Поймав момент, когда Бугаев снова занес правую, открылся весь, как амбарные ворота, и вошел в удар. Левой, снизу, в печень, всем весом, с разворотом корпуса, как когда-то учили. Кулак ушел глубоко, под ребра. Бугаев ахнул, согнулся, воздух из него вышибло разом. Лицо посерело. Удар по печени особенный, от него складываются пополам, и никакая сила тут не спасет, потому что бьют не по мясу, а по нутру.
Он опустил руки, хватая ртом воздух.
Я ударил правой. Прямым, в челюсть, чисто, всем телом, от ноги через бедро в плечо и в кулак, в одно слитное движение. Голова его дернулась, мотнулась назад, и я услышал, как клацнули зубы. Колени у Бугаева подломились.
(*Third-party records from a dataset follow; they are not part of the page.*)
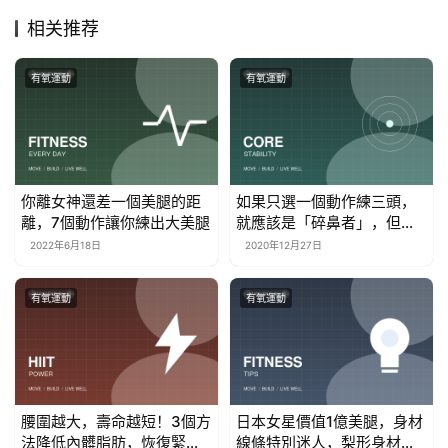
相关推荐
有氧運動
有氧運動
你離女神還差一個美腿的距
如果只選一個動作練三頭，
離，7個動作讓你練出大美腿
就應該是「碎鼻者」，但如
何正確完成呢
2022年6月18日
2020年12月27日
有氧運動
有氧運動
腰圍越大，壽命越短！3個方
日本女星價值1億美腿，身材
法降低內髒脂肪，恢復緊實
線條特別迷人，梨形身材這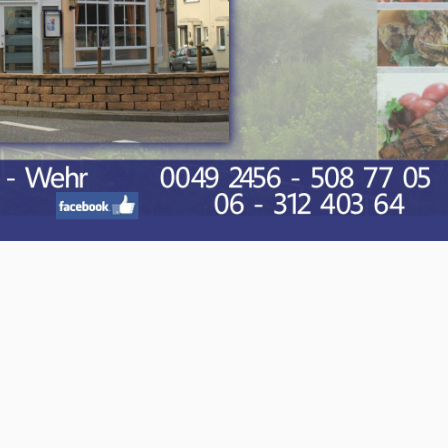
O-NWS Parkstad Opiniepanel!
ning geven over allerlei actuele en relevante
w meningen en adviezen voor journalistieke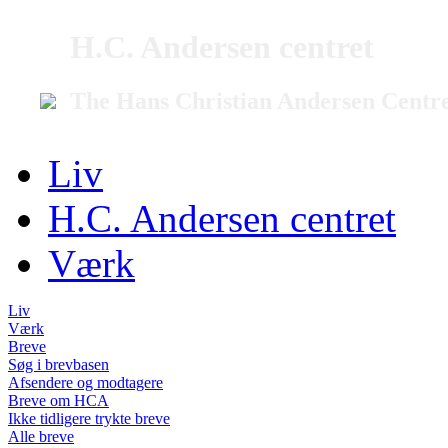
H.C. Andersen centret
The Hans Christian Andersen Centr
Liv
H.C. Andersen centret
Værk
Liv
Værk
Breve
Søg i brevbasen
Afsendere og modtagere
Breve om HCA
Ikke tidligere trykte breve
Alle breve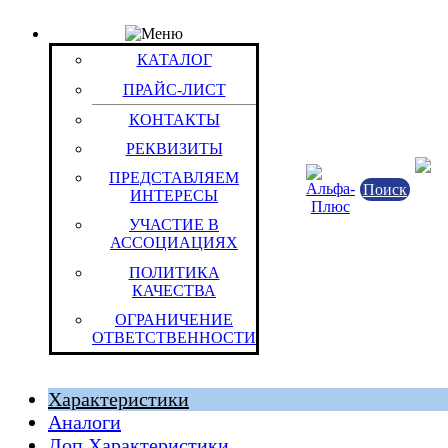
КАТАЛОГ
Товар: Эл.пит.Duracell LR 03 (MN 2400) SIMPLY (
КАТАЛОГ
отрывной
Код товара: 14629
ПРАЙС-ЛИСТ
Не
Duracell
КОНТАКТЫ
РЕКВИЗИТЫ
ПРЕДСТАВЛЯЕМ
Поиск
ИНТЕРЕСЫ
УЧАСТИЕ В
АССОЦИАЦИЯХ
ПОЛИТИКА
КАЧЕСТВА
ОГРАНИЧЕНИЕ
Китайская Народная Республика
ОТВЕТСТВЕННОСТИ
Штука (ОКЕИ:796)
Характеристики
Аналоги
Доп.Характеристики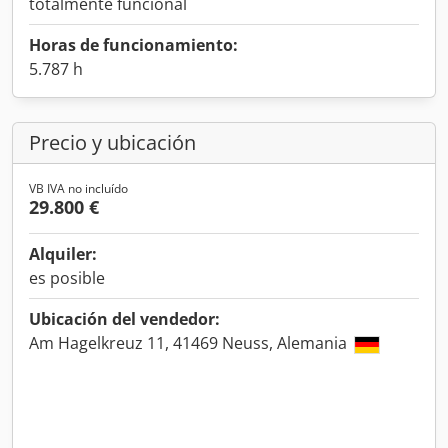
totalmente funcional
Horas de funcionamiento:
5.787 h
Precio y ubicación
VB IVA no incluído
29.800 €
Alquiler:
es posible
Ubicación del vendedor:
Am Hagelkreuz 11, 41469 Neuss, Alemania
Туша качнулась, его повело в сторону, и он рухнул на песок всей своей грудой, подняв облако пыли. Манеж охнул в один голос.
* * *
По «Положению о зауряд-военно-медицинских чиновниках» (1894 г.), студент-медик призывался в армию не как нижний чин. Государство наделяло его особым статусом.
Зауряд-врач приравнивался к младшему обер-офицерскому чину (прапорщику). Он получал право носить офицерскую форму с погонами, личное холодное оружие и офицерское жалованье. По закону к нему были обязаны обращаться «Ваше благородие» — титул, исторически закрепленный за личными дворянами и обер-офицерами.
Хотя формально зауряд-врач не вписывался навсегда в дворянские родословные книги, на время ношения погон он получал права состояния, эквивалентные личному дворянству. В армейской иерархии он переставал быть «мещанином» и становился «офицером».
В том же 1894 году император Александр Третий подписал «Правила о разбирательстве ссор, случающихся в офицерской среде». Этот документ официально легализовал дуэли в Русской императорской армии, сделав их не просто правом, а иногда и обязанностью офицера.
Все конфликты разбирались специальным судом при полку. Так как зауряд-врач состоял в офицерском собрании и носил офицерские погоны, он полностью подпадал под юрисдикцию этого суда.
Если мещанину в штатском можно было просто дать пощечину без последствий, то оскорбление зауряд-врача считалось оскорблением офицерского мундира. Офицер (даже потомственный аристократ) не имел права уклониться от вызова зауряд-врача, сославшись на его происхождение. Отказ от дуэли под предлогом «он всего лишь мещанин» привел бы к тому, что Суд чести заставил бы самого аристократа подать в отставку за трусость и неуважение к армейским законам.
Этот высокий статус имел временный характер. Как только война заканчивается и зауряд-врач демобилизуется, с него снимают погоны. С этого момента он снова просто студент-разночинец.